Reproduce verbatim the passage of the forum thread on working in universities, starting at "In my previous" and ending at "impossible to navigate.".

Text segment:
━━━━━━━━━━━━━━━━━━━━━━━━━━━━━━

I was terrified to leave HE as I thought I'd never work again and that I'd really miss the 'freedom'. But I'm so glad I got out. I knew it was a dysfunctional space when I worked in it (for 20 years), but I didn't realise to what extent until I started working somewhere else.

Friendlygingercat · 09/03/2026 16:17

I worked in academia in the 90s and retired just as things were beginning to decline. Fortunately I hit pension age so I had other income. I became self employed and now do private tutoring. So I see the fuck ups in Unis at a distance.

In my previous job I was in local government and as the funding dried up the work increased. I learned to just work my hours and let it pile up. The service users complained but that was not my problem. I had no wish to be the most hard working employee in the graveyard.

Mudgarden · 09/03/2026 17:09

Same where I am. I don’t have long before I retire fortunately. But it’s got worse and worse. Most of it seems to have stemmed from top management having endless, incredibly expensive, time-wasting schemes for “reform” and “reinvention” and “restructuring” which in every single case has made things worse for the majority of staff. Except the top management themselves, who aren’t affected by the mess they make. In all parts of professional services there are fewer staff doing more work, within a nonsensical structure that’s impossible to navigate.

━━━━━━━━━━━━━━━━━━━━━━━━━━━━━━

Recorded data:
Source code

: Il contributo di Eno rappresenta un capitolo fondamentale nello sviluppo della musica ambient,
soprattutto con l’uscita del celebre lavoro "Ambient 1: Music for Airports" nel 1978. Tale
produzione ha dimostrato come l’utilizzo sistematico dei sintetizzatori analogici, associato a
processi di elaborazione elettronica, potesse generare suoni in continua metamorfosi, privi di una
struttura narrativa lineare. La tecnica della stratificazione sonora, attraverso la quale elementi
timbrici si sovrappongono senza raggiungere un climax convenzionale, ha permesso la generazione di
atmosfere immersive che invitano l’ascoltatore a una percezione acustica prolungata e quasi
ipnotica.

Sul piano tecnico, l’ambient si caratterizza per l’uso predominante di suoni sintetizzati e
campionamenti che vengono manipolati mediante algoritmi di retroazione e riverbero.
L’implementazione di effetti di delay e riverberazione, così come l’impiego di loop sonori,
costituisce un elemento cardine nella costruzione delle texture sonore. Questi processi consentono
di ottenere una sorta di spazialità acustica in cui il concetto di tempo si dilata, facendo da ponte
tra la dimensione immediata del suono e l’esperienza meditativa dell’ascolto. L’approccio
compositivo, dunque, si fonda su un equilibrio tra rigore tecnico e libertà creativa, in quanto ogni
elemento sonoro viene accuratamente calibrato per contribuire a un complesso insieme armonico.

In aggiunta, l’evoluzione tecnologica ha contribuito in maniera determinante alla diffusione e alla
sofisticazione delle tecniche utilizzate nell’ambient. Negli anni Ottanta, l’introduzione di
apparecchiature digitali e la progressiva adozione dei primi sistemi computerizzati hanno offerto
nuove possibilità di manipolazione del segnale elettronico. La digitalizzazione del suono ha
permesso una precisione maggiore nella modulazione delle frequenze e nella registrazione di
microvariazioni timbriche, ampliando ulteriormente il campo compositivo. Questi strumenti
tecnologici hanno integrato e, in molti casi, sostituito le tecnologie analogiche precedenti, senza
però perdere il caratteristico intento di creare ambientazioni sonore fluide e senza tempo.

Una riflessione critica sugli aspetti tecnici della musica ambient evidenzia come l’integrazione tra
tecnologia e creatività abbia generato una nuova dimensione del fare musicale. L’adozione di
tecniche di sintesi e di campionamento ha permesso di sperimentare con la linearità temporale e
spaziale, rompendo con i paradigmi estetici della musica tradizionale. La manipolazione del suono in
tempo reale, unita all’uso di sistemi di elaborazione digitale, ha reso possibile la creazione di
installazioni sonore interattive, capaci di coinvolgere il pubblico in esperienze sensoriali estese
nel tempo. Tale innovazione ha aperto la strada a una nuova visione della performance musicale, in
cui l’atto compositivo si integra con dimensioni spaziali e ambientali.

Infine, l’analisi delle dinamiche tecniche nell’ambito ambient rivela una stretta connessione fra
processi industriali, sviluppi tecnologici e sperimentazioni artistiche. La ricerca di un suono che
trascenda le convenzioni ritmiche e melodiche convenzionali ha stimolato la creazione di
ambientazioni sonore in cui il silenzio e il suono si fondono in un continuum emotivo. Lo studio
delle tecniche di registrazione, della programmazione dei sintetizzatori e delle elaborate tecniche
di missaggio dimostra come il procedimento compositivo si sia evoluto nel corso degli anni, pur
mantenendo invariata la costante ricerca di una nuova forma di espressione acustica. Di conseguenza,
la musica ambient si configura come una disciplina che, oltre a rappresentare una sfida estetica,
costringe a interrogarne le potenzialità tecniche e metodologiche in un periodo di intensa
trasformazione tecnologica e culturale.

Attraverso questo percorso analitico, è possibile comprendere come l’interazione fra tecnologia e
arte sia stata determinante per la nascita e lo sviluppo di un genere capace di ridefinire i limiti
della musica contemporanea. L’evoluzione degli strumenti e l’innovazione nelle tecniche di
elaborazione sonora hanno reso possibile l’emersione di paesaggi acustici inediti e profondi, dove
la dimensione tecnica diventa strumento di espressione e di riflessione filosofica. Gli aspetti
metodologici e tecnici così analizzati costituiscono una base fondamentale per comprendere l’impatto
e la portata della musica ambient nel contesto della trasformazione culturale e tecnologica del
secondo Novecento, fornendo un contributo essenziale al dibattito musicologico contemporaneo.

━━━━━━━━━━━━━━━━━━━━━━━━━━━━━━

Answer box:
In my previous job I was in local government and as the funding dried up the work increased. I learned to just work my hours and let it pile up. The service users complained but that was not my problem. I had no wish to be the most hard working employee in the graveyard.

Mudgarden · 09/03/2026 17:09

Same where I am. I don’t have long before I retire fortunately. But it’s got worse and worse. Most of it seems to have stemmed from top management having endless, incredibly expensive, time-wasting schemes for “reform” and “reinvention” and “restructuring” which in every single case has made things worse for the majority of staff. Except the top management themselves, who aren’t affected by the mess they make. In all parts of professional services there are fewer staff doing more work, within a nonsensical structure that’s impossible to navigate.